Items from a dataset
· · · · ·
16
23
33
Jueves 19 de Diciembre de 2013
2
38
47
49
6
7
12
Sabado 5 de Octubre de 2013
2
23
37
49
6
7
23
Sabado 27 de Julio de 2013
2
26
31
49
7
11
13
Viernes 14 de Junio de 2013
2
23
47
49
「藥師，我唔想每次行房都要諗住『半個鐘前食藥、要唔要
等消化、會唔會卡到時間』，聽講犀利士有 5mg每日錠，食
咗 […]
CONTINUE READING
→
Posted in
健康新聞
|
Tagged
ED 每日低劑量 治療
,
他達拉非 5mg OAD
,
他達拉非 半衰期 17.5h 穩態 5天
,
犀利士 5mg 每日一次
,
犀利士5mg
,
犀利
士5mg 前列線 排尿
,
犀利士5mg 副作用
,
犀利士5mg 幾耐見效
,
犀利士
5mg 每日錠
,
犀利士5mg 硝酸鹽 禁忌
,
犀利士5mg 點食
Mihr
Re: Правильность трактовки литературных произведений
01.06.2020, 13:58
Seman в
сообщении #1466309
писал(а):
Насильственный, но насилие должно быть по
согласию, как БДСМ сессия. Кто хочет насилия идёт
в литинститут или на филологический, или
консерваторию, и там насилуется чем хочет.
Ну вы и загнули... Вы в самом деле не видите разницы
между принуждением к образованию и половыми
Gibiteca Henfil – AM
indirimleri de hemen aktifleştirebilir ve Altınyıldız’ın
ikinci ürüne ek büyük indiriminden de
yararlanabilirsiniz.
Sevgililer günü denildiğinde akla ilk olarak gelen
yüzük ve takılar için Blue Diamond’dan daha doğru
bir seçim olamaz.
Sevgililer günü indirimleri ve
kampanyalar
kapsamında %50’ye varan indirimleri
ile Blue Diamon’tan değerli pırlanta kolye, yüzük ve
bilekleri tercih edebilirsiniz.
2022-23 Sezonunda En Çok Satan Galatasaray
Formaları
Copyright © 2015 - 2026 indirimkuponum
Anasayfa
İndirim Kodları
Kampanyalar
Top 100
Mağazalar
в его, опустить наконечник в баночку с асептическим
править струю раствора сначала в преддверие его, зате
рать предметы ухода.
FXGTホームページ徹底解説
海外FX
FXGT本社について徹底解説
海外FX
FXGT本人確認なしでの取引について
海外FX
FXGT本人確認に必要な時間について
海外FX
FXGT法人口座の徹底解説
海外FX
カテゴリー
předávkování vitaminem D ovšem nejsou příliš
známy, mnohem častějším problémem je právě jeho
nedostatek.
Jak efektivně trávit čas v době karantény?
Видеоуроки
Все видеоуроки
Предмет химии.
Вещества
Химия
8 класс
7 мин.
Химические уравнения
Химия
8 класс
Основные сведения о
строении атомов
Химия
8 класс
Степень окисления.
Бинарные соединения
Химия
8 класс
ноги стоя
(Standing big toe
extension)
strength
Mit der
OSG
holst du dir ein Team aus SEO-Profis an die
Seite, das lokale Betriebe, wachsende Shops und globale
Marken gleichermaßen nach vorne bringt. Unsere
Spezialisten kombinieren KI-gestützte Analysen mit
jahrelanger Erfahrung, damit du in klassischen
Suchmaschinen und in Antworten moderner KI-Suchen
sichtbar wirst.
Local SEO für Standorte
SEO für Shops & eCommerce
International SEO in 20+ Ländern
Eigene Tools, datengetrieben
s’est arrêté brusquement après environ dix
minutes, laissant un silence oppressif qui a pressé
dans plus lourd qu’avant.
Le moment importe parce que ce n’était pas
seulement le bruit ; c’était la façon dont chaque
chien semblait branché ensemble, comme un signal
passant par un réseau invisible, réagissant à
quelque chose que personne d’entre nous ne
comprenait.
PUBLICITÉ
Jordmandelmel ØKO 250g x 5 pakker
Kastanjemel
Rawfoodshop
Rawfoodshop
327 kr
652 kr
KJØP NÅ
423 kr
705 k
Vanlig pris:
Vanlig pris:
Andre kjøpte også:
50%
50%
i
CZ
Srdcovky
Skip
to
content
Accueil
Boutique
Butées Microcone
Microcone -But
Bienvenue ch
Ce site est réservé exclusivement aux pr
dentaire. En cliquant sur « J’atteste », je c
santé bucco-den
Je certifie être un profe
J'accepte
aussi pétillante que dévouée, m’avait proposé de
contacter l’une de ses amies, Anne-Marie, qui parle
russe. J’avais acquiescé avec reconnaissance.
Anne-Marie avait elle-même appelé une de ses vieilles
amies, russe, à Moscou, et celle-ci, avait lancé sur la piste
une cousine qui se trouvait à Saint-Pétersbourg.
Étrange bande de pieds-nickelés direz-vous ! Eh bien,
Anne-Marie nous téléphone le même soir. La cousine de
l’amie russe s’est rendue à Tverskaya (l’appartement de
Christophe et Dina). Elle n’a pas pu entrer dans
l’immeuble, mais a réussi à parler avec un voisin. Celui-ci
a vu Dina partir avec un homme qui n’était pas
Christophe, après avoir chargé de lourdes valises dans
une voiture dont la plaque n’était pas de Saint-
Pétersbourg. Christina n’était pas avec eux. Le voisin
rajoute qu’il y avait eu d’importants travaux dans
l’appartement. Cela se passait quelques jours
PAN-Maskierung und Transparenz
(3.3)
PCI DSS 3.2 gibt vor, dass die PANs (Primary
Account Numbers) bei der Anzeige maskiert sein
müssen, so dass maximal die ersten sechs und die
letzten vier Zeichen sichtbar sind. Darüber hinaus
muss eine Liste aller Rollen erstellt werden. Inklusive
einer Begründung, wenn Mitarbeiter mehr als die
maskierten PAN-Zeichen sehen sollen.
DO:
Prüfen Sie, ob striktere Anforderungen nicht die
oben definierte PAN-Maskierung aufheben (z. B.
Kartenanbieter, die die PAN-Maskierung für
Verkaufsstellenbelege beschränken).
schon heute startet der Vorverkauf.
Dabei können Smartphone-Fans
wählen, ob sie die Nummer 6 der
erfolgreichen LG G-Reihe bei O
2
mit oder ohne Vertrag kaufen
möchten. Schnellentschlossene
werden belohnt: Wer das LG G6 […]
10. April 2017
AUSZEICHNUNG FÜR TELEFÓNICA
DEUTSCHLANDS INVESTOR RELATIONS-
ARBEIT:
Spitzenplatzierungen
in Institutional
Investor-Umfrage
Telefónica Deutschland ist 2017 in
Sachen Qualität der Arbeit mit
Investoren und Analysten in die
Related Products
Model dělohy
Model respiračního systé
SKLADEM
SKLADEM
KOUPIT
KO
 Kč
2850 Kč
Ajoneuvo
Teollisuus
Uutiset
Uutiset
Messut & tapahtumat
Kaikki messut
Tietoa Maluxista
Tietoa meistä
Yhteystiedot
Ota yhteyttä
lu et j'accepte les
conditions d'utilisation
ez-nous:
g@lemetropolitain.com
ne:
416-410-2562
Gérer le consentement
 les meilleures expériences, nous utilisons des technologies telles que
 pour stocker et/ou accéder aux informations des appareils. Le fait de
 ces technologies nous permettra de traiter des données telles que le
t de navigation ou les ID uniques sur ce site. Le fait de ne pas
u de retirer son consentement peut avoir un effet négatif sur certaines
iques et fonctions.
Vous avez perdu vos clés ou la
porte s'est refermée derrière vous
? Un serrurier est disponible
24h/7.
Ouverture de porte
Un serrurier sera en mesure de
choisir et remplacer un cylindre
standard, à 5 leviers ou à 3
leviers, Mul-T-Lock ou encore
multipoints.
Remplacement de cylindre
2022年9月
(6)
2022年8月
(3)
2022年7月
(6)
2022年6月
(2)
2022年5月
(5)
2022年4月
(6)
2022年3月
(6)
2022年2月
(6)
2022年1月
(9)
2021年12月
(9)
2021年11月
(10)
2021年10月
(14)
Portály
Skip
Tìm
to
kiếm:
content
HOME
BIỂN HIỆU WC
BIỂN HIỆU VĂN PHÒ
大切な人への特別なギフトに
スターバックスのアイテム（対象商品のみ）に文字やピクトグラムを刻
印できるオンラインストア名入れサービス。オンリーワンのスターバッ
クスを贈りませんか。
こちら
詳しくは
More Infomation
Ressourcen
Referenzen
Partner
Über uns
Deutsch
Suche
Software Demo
· · · · ·
Task directions — State how many lines in the listing above contain the string "Pétersbourg", treating uppercase and lowercase letters as different, and give only the number.

Solution to this exercise — 2